All of the data below is to be copied exactly.

GIVEN DATA: Begin

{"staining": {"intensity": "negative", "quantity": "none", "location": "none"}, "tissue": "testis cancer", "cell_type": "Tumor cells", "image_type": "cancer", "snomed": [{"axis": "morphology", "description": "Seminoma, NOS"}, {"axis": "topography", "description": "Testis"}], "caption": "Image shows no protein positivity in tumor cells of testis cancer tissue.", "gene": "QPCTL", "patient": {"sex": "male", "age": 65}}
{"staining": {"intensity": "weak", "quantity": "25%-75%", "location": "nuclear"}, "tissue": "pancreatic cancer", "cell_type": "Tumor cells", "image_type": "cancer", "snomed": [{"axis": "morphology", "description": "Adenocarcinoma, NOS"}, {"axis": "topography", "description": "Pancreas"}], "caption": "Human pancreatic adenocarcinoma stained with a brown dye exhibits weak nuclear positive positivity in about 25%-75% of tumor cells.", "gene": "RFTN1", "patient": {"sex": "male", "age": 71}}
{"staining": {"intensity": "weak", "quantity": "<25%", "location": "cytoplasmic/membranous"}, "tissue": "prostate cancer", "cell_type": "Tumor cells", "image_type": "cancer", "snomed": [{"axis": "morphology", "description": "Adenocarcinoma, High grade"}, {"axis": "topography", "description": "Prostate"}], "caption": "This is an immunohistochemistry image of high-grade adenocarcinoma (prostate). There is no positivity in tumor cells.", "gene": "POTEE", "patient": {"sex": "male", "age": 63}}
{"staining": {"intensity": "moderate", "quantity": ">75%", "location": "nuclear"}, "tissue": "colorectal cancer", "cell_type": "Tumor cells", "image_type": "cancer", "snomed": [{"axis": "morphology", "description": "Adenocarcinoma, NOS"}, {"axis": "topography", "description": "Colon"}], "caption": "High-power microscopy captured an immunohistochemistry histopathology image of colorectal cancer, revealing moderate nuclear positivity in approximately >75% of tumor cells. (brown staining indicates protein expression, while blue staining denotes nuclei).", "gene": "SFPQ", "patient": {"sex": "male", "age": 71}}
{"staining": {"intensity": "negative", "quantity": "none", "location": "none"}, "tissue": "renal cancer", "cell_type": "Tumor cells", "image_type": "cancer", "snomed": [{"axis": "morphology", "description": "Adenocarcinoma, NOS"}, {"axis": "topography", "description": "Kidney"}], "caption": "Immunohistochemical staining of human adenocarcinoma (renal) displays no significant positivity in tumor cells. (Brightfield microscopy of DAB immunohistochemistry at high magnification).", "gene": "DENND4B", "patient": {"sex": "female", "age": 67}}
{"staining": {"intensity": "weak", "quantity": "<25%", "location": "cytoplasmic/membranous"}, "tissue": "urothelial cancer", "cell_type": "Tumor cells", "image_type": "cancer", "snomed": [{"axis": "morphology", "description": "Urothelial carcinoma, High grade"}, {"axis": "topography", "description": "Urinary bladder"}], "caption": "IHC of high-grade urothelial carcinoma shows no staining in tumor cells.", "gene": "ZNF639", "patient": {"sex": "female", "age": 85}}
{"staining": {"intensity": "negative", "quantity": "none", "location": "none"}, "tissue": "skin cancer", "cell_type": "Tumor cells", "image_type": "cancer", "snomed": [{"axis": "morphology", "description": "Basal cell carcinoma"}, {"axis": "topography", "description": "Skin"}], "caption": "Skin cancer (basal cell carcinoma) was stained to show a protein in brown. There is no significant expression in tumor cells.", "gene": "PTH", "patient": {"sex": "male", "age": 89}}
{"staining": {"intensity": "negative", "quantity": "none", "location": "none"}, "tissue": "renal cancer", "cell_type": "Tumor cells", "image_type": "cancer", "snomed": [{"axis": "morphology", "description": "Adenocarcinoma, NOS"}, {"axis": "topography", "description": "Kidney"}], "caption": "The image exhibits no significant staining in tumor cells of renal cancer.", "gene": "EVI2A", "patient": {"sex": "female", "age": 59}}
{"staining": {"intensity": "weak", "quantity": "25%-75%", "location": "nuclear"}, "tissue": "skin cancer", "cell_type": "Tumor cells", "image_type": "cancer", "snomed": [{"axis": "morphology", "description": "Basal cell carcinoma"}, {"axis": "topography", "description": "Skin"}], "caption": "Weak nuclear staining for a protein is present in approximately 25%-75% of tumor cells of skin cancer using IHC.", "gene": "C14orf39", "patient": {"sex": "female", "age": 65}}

GIVEN DATA: End

• [PROBLEM SOLUTION]:
{"staining": {"intensity": "negative", "quantity": "none", "location": "none"}, "tissue": "testis cancer", "cell_type": "Tumor cells", "image_type": "cancer", "snomed": [{"axis": "morphology", "description": "Seminoma, NOS"}, {"axis": "topography", "description": "Testis"}], "caption": "Image shows no protein positivity in tumor cells of testis cancer tissue.", "gene": "QPCTL", "patient": {"sex": "male", "age": 65}}
{"staining": {"intensity": "weak", "quantity": "25%-75%", "location": "nuclear"}, "tissue": "pancreatic cancer", "cell_type": "Tumor cells", "image_type": "cancer", "snomed": [{"axis": "morphology", "description": "Adenocarcinoma, NOS"}, {"axis": "topography", "description": "Pancreas"}], "caption": "Human pancreatic adenocarcinoma stained with a brown dye exhibits weak nuclear positive positivity in about 25%-75% of tumor cells.", "gene": "RFTN1", "patient": {"sex": "male", "age": 71}}
{"staining": {"intensity": "weak", "quantity": "<25%", "location": "cytoplasmic/membranous"}, "tissue": "prostate cancer", "cell_type": "Tumor cells", "image_type": "cancer", "snomed": [{"axis": "morphology", "description": "Adenocarcinoma, High grade"}, {"axis": "topography", "description": "Prostate"}], "caption": "This is an immunohistochemistry image of high-grade adenocarcinoma (prostate). There is no positivity in tumor cells.", "gene": "POTEE", "patient": {"sex": "male", "age": 63}}
{"staining": {"intensity": "moderate", "quantity": ">75%", "location": "nuclear"}, "tissue": "colorectal cancer", "cell_type": "Tumor cells", "image_type": "cancer", "snomed": [{"axis": "morphology", "description": "Adenocarcinoma, NOS"}, {"axis": "topography", "description": "Colon"}], "caption": "High-power microscopy captured an immunohistochemistry histopathology image of colorectal cancer, revealing moderate nuclear positivity in approximately >75% of tumor cells. (brown staining indicates protein expression, while blue staining denotes nuclei).", "gene": "SFPQ", "patient": {"sex": "male", "age": 71}}
{"staining": {"intensity": "negative", "quantity": "none", "location": "none"}, "tissue": "renal cancer", "cell_type": "Tumor cells", "image_type": "cancer", "snomed": [{"axis": "morphology", "description": "Adenocarcinoma, NOS"}, {"axis": "topography", "description": "Kidney"}], "caption": "Immunohistochemical staining of human adenocarcinoma (renal) displays no significant positivity in tumor cells. (Brightfield microscopy of DAB immunohistochemistry at high magnification).", "gene": "DENND4B", "patient": {"sex": "female", "age": 67}}
{"staining": {"intensity": "weak", "quantity": "<25%", "location": "cytoplasmic/membranous"}, "tissue": "urothelial cancer", "cell_type": "Tumor cells", "image_type": "cancer", "snomed": [{"axis": "morphology", "description": "Urothelial carcinoma, High grade"}, {"axis": "topography", "description": "Urinary bladder"}], "caption": "IHC of high-grade urothelial carcinoma shows no staining in tumor cells.", "gene": "ZNF639", "patient": {"sex": "female", "age": 85}}
{"staining": {"intensity": "negative", "quantity": "none", "location": "none"}, "tissue": "skin cancer", "cell_type": "Tumor cells", "image_type": "cancer", "snomed": [{"axis": "morphology", "description": "Basal cell carcinoma"}, {"axis": "topography", "description": "Skin"}], "caption": "Skin cancer (basal cell carcinoma) was stained to show a protein in brown. There is no significant expression in tumor cells.", "gene": "PTH", "patient": {"sex": "male", "age": 89}}
{"staining": {"intensity": "negative", "quantity": "none", "location": "none"}, "tissue": "renal cancer", "cell_type": "Tumor cells", "image_type": "cancer", "snomed": [{"axis": "morphology", "description": "Adenocarcinoma, NOS"}, {"axis": "topography", "description": "Kidney"}], "caption": "The image exhibits no significant staining in tumor cells of renal cancer.", "gene": "EVI2A", "patient": {"sex": "female", "age": 59}}
{"staining": {"intensity": "weak", "quantity": "25%-75%", "location": "nuclear"}, "tissue": "skin cancer", "cell_type": "Tumor cells", "image_type": "cancer", "snomed": [{"axis": "morphology", "description": "Basal cell carcinoma"}, {"axis": "topography", "description": "Skin"}], "caption": "Weak nuclear staining for a protein is present in approximately 25%-75% of tumor cells of skin cancer using IHC.", "gene": "C14orf39", "patient": {"sex": "female", "age": 65}}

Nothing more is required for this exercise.